GW Community School (GWCS) offers robotics classes, sponsors an after-school robotics club open to students from other area schools, and runs a summer robotics program. Its teams have done exceptionally well in past years, reaching the World Championship level in 2009 and excelling at the regional level last year. [GWCS has just 50 students in grades 9-12.]

The two GWCS  teams undertook the six-hour drive to the far end of the state in order to test their robots relatively early in the season. While other Fairfax County schools have robotics teams that participate in FIRST events, GWCS was the only school from Northern Virginia at the Cedar Bluff competition.

The matches proved exciting, and the friendly and polite southern ambiance led to lots of sharing. But all did not go as planned. GWCS’s Team 965, the “Redstone Rangers,” had a great robot and great programming but faced technical challenges in maintaining communication. However, team member Bobby Sunderland was able to get his robot to maneuver a six-pound bowling ball up a ramp onto the goal to score. In the photo above, a referee confirms their goal.

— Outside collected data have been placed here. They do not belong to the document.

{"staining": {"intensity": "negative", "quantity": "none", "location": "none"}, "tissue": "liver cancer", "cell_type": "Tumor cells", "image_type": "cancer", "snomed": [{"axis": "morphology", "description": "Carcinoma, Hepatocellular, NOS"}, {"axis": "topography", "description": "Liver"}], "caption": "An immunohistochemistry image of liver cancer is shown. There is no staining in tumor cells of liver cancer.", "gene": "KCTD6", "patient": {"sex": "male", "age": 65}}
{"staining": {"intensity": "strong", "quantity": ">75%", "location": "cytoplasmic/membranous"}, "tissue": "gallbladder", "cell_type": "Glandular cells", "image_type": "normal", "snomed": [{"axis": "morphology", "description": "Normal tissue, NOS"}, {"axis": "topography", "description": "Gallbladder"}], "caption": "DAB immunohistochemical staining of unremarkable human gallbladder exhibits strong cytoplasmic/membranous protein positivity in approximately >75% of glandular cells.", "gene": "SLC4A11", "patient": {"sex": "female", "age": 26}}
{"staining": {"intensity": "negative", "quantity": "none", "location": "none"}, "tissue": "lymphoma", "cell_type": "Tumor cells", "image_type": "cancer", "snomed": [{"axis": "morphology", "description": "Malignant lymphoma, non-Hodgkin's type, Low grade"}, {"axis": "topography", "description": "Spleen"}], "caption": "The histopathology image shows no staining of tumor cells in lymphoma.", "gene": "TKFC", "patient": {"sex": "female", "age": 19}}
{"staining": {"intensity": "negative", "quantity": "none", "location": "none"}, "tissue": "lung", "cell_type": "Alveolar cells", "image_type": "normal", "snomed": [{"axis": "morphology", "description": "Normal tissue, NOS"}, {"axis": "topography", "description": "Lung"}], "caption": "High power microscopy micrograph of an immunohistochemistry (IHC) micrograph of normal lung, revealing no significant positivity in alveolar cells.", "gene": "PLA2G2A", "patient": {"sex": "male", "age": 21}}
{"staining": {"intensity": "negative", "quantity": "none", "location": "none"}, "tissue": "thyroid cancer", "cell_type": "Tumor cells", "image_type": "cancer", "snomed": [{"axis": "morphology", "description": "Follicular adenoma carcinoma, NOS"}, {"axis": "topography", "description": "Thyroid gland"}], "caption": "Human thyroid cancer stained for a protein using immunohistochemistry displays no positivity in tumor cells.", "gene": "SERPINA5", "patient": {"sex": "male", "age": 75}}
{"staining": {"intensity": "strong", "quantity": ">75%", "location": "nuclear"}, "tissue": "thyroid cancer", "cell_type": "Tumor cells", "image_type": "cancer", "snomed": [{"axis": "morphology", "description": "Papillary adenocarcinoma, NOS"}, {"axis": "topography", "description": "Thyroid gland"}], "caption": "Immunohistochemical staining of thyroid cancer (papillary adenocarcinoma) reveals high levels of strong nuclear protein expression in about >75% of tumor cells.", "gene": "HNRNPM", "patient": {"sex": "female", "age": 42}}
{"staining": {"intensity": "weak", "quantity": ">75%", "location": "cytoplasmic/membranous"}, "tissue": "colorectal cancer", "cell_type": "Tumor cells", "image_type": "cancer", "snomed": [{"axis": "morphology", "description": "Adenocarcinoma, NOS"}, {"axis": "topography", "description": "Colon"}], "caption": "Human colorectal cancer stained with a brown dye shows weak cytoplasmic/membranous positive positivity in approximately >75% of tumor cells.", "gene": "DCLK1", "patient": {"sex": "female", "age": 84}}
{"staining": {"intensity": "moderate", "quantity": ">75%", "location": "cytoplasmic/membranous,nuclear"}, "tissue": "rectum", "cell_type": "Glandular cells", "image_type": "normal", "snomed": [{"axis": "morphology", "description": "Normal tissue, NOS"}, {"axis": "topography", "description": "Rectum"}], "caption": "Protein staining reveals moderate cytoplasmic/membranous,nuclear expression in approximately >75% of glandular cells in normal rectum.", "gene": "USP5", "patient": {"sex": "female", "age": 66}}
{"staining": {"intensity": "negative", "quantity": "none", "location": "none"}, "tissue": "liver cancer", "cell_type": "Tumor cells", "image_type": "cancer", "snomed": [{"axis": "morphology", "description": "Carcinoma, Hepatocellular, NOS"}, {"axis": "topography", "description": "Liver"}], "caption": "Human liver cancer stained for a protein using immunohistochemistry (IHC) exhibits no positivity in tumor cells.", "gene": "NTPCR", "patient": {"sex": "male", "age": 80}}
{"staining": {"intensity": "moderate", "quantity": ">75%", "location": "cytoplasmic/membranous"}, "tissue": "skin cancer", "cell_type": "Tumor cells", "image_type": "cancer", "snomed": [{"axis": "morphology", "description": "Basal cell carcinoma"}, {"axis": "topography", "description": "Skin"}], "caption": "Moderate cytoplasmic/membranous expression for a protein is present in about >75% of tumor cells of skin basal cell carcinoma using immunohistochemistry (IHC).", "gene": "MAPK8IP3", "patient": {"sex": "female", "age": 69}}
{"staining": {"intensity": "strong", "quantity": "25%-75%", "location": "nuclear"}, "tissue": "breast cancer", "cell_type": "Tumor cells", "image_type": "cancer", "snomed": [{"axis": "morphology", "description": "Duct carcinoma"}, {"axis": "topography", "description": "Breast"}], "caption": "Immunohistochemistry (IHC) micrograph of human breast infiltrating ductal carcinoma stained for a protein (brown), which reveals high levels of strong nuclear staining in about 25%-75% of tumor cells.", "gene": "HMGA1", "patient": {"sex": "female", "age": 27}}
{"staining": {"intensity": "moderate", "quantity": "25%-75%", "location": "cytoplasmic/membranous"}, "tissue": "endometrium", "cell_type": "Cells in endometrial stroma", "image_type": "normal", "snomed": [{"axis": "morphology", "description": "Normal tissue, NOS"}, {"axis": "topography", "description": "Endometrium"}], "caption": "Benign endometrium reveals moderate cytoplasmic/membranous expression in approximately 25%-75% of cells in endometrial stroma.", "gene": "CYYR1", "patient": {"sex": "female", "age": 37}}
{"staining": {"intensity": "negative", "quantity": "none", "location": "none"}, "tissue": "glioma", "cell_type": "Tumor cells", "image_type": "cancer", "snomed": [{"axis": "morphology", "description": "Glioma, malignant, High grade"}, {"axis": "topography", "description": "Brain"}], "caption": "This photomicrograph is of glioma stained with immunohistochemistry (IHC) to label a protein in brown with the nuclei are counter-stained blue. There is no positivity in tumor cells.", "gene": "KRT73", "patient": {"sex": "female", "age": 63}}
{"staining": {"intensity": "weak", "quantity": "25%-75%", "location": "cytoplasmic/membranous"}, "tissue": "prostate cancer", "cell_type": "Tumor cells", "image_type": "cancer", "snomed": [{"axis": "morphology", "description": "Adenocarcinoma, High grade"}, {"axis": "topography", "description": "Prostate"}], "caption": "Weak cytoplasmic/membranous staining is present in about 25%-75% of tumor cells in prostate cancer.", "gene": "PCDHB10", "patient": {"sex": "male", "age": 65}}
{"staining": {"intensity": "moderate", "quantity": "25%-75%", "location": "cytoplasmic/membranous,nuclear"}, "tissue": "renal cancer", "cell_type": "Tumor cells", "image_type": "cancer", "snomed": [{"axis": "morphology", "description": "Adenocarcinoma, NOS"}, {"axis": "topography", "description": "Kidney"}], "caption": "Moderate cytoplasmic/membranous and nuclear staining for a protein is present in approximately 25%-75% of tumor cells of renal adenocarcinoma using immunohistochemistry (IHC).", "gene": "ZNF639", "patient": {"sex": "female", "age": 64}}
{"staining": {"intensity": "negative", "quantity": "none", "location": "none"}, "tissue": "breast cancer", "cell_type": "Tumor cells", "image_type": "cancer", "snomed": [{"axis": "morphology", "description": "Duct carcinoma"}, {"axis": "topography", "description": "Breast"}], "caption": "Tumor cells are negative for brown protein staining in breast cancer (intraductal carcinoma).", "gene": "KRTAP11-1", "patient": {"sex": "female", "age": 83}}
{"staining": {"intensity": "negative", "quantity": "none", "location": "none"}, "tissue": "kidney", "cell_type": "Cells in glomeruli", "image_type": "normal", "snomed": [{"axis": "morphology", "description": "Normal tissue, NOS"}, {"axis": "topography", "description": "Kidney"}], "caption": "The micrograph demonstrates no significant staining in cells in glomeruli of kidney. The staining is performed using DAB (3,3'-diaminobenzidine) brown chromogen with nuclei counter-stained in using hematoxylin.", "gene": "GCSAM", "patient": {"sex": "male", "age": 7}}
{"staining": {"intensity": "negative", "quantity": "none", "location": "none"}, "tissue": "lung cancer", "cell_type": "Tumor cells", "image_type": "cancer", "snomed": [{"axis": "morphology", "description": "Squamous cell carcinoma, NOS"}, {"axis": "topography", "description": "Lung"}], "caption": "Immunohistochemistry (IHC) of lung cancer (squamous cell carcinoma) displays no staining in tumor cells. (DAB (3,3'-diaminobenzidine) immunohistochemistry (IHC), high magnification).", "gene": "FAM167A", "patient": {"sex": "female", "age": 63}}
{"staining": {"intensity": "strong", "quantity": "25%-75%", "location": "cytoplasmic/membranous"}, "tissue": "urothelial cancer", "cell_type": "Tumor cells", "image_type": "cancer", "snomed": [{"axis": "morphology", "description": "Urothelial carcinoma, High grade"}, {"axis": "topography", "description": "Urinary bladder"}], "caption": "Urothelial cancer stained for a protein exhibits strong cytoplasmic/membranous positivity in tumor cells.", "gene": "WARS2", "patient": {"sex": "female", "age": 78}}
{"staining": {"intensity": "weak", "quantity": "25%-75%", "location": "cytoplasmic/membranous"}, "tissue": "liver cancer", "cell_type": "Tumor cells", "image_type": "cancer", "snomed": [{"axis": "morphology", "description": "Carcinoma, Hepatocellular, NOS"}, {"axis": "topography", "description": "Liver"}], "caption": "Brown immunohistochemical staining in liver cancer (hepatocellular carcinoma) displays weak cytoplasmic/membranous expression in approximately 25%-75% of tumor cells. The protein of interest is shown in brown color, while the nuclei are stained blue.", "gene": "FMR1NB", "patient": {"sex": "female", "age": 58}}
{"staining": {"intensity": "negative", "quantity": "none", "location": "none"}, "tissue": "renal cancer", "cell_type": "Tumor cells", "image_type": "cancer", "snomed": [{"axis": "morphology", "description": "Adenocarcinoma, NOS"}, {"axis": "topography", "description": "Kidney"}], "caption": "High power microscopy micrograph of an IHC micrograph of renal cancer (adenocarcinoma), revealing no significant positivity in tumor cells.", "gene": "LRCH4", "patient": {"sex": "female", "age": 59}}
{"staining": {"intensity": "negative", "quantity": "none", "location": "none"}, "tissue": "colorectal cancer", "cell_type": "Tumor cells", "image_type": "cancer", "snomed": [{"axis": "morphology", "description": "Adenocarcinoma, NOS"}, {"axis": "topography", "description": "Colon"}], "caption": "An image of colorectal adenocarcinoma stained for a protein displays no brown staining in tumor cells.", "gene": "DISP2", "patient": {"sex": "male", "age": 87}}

Team 3749, “Sam and Those Stupid Kids,” had early success in picking up a crate and holding it high for a 42-point score for one crate, but found that their scissor-lift was not quite robust enough. That team, in the photo on the right, formed an alliance with the eventual winners, a team from West Virginia called “Geeks in Just Their Underpants” (in red long johns).

Despite the long trip, the teams had a great time and look forward to not only returning to Cedar Bluff next year, but to doing even better during the upcoming tournaments, including events at Northern Virginia Community College in January, Charlottesville in February, and a regional event in New Jersey.

Due to this early qualifier, both GWCS teams will be headed to the State Championship March 2-3 in Richmond. Go Coyotes!